Effectiveness of COVID-19 Vaccines against Delta (B.1.617.2) Variant: A Systematic Review and Meta-Analysis of Clinical Studies
Ali Pormohammad,
Mohammad Zarei,
Saied Ghorbani,
Mehdi Mohammadi,
Saeideh Aghayari Sheikh Neshin,
Alireza Khatami,
Diana L. Turner,
Shirin Djalalinia,
Seied Asadollah Mousavi,
Heydar Ali Mardani-Fard,
Amir Kasaeian,
Raymond J. Turner
Affiliations
Ali Pormohammad
Department of Biological Sciences, University of Calgary, Calgary, AB T2N 1N4, Canada
Mohammad Zarei
Renal Division, Brigham & Women’s Hospital, Harvard Medical School, Boston, MA 02115, USA
Saied Ghorbani
Department of Virology, Faculty of Medicine, Iran University of Medical Science, Tehran 1449614535, Iran
Mehdi Mohammadi
Department of Biological Sciences, University of Calgary, Calgary, AB T2N 1N4, Canada
Saeideh Aghayari Sheikh Neshin
Neuroscience Research Center, Guilan University of Medical Sciences, Rasht 4188794755, Iran
Alireza Khatami
Department of Virology, Faculty of Medicine, Iran University of Medical Science, Tehran 1449614535, Iran
Diana L. Turner
Department of Family Medicine, Cumming School of Medicine, University of Calgary, Calgary, AB T2N 4N1, Canada
Shirin Djalalinia
Deputy of Research and Technology, Ministry of Health and Medical Education, Tehran 1467664961, Iran
Seied Asadollah Mousavi
Hematology, Oncology and Stem Cell Transplantation Research Center, Research Institute for Oncology, Hematology and Cell Therapy, Tehran University of Medical Sciences, Tehran 1411713131, Iran
Heydar Ali Mardani-Fard
Department of Mathematics, Yasouj University, Yasouj 7493475918, Iran
Amir Kasaeian
Hematology, Oncology and Stem Cell Transplantation Research Center, Research Institute for Oncology, Hematology and Cell Therapy, Tehran University of Medical Sciences, Tehran 1411713131, Iran
Raymond J. Turner
Department of Biological Sciences, University of Calgary, Calgary, AB T2N 1N4, Canada
The high transmissibility, mortality, and morbidity rate of the SARS-CoV-2 Delta (B.1.617.2) variant have raised concerns regarding vaccine effectiveness (VE).
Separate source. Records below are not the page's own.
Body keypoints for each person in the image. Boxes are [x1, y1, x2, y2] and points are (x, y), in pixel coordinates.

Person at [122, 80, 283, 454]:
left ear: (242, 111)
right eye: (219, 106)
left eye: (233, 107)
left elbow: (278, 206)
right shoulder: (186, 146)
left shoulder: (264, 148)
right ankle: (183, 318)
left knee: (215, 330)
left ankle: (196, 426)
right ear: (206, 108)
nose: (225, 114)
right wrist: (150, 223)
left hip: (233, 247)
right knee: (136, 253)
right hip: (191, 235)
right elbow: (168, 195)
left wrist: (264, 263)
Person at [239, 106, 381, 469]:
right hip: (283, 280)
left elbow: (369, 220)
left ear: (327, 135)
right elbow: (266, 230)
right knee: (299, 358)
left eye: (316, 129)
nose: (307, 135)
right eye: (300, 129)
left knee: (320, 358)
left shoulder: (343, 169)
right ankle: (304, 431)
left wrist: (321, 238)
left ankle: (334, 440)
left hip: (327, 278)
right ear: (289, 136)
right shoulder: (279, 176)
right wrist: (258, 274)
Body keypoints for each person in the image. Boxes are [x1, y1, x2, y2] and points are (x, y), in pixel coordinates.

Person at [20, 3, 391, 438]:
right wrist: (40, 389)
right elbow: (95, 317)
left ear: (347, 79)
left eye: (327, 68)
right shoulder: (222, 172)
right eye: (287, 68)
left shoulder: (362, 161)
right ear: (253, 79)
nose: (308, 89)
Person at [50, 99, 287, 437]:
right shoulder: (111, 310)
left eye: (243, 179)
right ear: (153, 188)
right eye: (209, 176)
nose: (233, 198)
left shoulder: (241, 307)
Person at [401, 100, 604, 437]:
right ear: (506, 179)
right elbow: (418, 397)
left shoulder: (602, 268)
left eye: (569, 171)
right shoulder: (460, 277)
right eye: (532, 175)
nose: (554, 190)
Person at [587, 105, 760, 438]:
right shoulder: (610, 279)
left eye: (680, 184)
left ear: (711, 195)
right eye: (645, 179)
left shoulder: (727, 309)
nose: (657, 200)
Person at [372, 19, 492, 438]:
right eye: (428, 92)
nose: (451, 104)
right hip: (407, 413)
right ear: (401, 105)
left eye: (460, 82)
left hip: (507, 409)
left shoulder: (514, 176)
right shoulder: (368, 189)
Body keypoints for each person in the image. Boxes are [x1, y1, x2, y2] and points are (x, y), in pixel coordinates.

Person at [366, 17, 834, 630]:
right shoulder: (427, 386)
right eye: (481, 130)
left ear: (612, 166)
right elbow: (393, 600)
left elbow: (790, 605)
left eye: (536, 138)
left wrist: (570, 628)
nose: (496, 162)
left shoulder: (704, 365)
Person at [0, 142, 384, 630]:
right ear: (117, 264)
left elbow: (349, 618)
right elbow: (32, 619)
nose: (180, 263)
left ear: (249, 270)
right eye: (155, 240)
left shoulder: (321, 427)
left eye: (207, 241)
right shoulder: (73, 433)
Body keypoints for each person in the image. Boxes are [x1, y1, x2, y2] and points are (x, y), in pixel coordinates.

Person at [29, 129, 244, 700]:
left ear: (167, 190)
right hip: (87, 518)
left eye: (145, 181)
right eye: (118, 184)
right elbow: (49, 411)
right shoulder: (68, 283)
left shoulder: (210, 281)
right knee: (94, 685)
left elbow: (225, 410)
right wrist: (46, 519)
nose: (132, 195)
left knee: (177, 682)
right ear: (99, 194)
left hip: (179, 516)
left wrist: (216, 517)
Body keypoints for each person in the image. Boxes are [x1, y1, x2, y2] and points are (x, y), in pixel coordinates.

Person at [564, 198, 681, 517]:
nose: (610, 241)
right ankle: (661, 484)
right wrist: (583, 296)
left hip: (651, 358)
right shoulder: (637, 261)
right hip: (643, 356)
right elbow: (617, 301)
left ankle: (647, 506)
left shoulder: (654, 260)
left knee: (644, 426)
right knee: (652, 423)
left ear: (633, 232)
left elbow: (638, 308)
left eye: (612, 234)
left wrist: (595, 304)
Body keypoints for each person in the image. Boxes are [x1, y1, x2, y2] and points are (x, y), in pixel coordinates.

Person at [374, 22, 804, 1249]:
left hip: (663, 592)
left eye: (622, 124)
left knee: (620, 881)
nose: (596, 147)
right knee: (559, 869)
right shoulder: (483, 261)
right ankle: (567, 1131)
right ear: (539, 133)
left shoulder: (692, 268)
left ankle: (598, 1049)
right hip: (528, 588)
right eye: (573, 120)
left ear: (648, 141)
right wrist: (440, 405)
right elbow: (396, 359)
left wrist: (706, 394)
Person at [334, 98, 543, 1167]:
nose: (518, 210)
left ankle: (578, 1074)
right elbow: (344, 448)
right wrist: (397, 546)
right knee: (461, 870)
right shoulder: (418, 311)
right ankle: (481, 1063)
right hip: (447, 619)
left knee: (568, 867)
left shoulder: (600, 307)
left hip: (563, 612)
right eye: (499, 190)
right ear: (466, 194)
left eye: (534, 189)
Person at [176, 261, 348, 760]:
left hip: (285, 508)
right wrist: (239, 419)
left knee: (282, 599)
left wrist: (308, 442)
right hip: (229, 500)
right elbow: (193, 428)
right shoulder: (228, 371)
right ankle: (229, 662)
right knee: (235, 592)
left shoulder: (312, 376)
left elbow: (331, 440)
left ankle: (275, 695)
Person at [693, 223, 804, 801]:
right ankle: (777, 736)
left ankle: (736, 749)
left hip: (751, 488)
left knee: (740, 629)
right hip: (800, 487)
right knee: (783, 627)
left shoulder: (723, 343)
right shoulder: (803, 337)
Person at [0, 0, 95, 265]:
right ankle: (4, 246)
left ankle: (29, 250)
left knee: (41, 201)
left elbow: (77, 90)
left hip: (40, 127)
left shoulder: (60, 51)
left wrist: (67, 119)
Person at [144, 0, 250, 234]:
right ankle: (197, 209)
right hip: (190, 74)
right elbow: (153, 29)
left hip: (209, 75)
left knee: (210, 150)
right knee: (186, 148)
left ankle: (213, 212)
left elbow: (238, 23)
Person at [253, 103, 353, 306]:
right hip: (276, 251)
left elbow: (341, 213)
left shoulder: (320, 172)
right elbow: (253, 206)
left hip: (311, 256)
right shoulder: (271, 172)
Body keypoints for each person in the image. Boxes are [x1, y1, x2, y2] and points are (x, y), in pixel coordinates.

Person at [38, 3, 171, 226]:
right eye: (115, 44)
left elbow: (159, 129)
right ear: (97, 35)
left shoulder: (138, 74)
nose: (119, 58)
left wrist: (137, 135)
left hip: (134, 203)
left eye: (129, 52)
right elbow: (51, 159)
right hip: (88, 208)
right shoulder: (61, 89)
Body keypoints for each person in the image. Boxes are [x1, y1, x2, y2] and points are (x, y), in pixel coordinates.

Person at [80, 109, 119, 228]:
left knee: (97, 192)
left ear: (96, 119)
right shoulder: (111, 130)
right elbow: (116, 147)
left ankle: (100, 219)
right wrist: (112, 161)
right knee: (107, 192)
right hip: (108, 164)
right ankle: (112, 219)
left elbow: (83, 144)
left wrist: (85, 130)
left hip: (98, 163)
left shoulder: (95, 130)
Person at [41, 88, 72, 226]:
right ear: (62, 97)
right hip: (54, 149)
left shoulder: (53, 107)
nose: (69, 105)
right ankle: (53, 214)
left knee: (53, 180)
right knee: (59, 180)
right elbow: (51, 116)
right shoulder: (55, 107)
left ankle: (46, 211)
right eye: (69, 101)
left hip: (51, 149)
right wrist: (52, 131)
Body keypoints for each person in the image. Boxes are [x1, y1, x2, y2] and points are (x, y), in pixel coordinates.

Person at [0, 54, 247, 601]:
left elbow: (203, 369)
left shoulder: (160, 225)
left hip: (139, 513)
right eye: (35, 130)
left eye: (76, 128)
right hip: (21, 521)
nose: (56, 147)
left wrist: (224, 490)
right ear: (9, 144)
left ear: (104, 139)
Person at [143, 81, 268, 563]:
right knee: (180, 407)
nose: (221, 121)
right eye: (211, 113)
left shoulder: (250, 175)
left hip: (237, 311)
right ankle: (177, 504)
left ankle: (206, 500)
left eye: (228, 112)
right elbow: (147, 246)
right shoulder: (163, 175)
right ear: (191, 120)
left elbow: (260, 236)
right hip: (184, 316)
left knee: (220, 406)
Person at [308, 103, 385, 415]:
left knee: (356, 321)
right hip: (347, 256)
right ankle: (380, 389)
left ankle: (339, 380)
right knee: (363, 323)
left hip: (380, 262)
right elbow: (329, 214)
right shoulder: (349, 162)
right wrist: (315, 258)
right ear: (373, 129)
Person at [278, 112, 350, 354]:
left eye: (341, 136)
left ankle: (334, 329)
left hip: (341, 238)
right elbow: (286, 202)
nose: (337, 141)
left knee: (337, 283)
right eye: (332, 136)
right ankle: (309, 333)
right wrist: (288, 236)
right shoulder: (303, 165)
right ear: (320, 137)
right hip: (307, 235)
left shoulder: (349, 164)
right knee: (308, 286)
To address this issue, all publications relevant to the effectiveness of vaccines against the Delta variant were searched in the Web of Science, Scopus, EMBASE, and Medline (via PubMed) databases up to 15 October 2021. A total of 15 studies (36 datasets) were included in the meta-analysis. After the first dose, the VE against the Delta variant for each vaccine was 0.567 (95% CI 0.520–0.613) for Pfizer-BioNTech, 0.72 (95% CI 0.589–0.822) for Moderna, 0.44 (95% CI 0.301–0.588) for AstraZeneca, and 0.138 (95% CI 0.076–0.237) for CoronaVac. Meta-analysis of 2,375,957 vaccinated cases showed that the Pfizer-BioNTech vaccine had the highest VE against the infection after the second dose, at 0.837 (95% CI 0.672–0.928), and third dose, at 0.972 (95% CI 0.96–0.978), as well as the highest VE for the prevention of severe infection or death, at 0.985 (95% CI 0.95–0.99), amongst all COVID-19 vaccines. The short-term effectiveness of vaccines, especially mRNA-based vaccines, for the prevention of the Delta variant infection, hospitalization, severe infection, and death is supported by this study. Limitations include a lack of long-term efficacy data, and under-reporting of COVID-19 infection cases in observational studies, which has the potential to falsely skew VE rates. Overall, this study supports the decisions by public health decision makers to promote the population vaccination rate to control the Delta variant infection and the emergence of further variants.